Beitrag aus dem Heftthema der ANTIKEN WELT 3/23

Foto, das die Überreste der Heiligen Straße von der Stadt Athen zum Heiligtum in Eleusis zeigt.
Überreste der Heiligen Straße von Athen nach Eleusis (© akg-images / UIG / PHAS / UIG).

Textauszug des Beitrags von Felipe Perissato; Titelbild: Zeichnerische Rekonstruktion des Eingangs des Heiligtums von Eleusis in seinem städtischen Kontext. © akg-images / Balage Balogh / archaeologyillustrated.com

Wie war die Beziehung zwischen Territorium und Urbanität in der jährlichen Prozession zwischen Athen und Eleusis, die während der Eleusinischen Mysterien gefeiert wurde? Vor allem soll dabei die Analyse der Aneignung der gebauten und natürlichen Umwelt durch die Teilnehmer:innen während der Wanderung nach Eleusis als Schüsselfaktor im Prozess der Eingeweihtenwerdung im Vordergrund liegen.

Die Wanderung der Demeter auf der Suche nach ihrer Tochter Kore ist ein in der Antike verbreitetes Motiv. Der Mythos stützt sich auf diese tragische Erzählung, um die griechische Deutung des Zyklus der Jahreszeiten und der Erfindung des Ackerbaus zu formulieren.

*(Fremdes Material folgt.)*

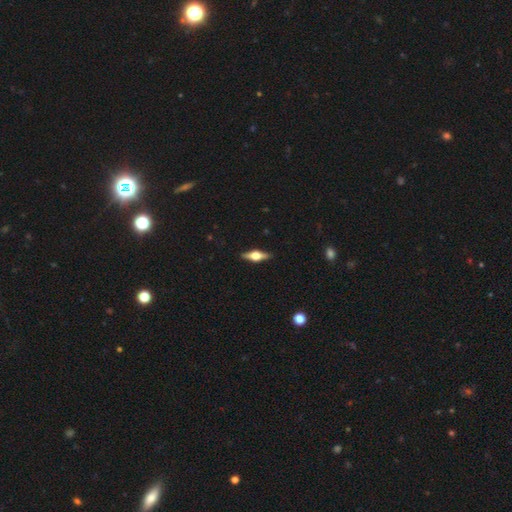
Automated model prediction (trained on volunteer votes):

Er ermöglichte es, Leben und Tod in den verschiedenen gesellschaftlichen Bereichen, ob individuell oder kollektiv, in Beziehung zu setzen. Im westlichen Attika wurde die Erzählung durch rituelle Praktiken während des Festes der Herbstmonate des attischen Kalenders dramatisiert: die Eleusinischen Mysterien.

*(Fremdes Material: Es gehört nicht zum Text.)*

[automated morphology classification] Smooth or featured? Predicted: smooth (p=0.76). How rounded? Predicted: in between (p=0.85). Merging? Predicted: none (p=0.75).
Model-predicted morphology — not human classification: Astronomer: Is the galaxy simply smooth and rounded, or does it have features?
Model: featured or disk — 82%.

Das Heiligtum von Eleusis war der Schauplatz der von den Teilnehmenden praktizierten Initiationen, aber die Landschaft der rituellen Praktiken war viel weiter gefasst. Schließlich fand auf der etwa 20 km langen Strecke zwischen dem städtischen Heiligtum Eleusinion, das in der Nähe des Stadtzentrums von Athen lag, und Eleusis in der Thriassion-Ebene eine große Prozession statt. Die Heilige Straße, wie sie die Athener nannten, führte von den Stadttoren in der Nähe von Kerameikos in Richtung der Olivenhaine im Westen durch eine sanfte Öffnung zwischen den Bergen Aigaleon und Poikilon, vorbei am Ufer des Rheitoi und anderen heiligen Orten nach Eleusis (Abb. 1). Für das Verständnis des Verhältnisses von Stadt und Umland wie von Urbanität und Religion bietet das ein spannendes Beispiel und zeigt, wie religiöse und städtische Erfahrungen einander beeinflussen konnten.

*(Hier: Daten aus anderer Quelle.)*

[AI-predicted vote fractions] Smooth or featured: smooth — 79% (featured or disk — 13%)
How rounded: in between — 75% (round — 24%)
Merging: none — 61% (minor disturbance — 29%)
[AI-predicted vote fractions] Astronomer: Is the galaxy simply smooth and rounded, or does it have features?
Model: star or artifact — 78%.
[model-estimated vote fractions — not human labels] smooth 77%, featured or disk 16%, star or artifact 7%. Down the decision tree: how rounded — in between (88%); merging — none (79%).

Initiation ist Sprechen Lernen

Die Einweihung stand allen offen: Männern, Frauen, Einwohnern ohne Bürgerrecht (Metöken) und Sklaven. Aus den Textquellen geht hervor, dass es nur zwei Voraussetzungen gab, um eingeweiht zu werden. Erstens war das Beherrschen der griechischen Sprache obligatorisch, was die Einweihung von nicht Griechisch Sprechenden (der «Barbaren») ausschloss. Und zweitens war die Teilnahme von Personen, die ein durch Blut zu sühnendes Verbrechen (Mord) begangen hatten, wegen ihrer Unreinheit streng verboten. Die erste Einschränkung offenbart ein grundlegendes Detail: Die Sprache war ein zentrales Element bei der Ausübung der rituellen Praktiken.

Sprache war also ein Schlüsselelement für das Verständnis der individuellen und kollektiven Transformation während der Eleusinischen Mysterien. Sie war das Mittel, das steuerte, wie die Eingeweihten die rituellen Praktiken verstanden und sie durchführten, und in der oft unmerklichen Veränderung von Sprache und der Rituale veränderte sich, wie wir sehen werden, auch das städtische Leben und Lebensgefühl, die Urbanität Athens und der Athener. Aber Sprache war nicht der einzige Erfahrungs- und Veränderungsbereich. Die räumliche Konfiguration des Heiligtums und der Prozession zwischen Eleusis und Athen war nicht minder wichtig.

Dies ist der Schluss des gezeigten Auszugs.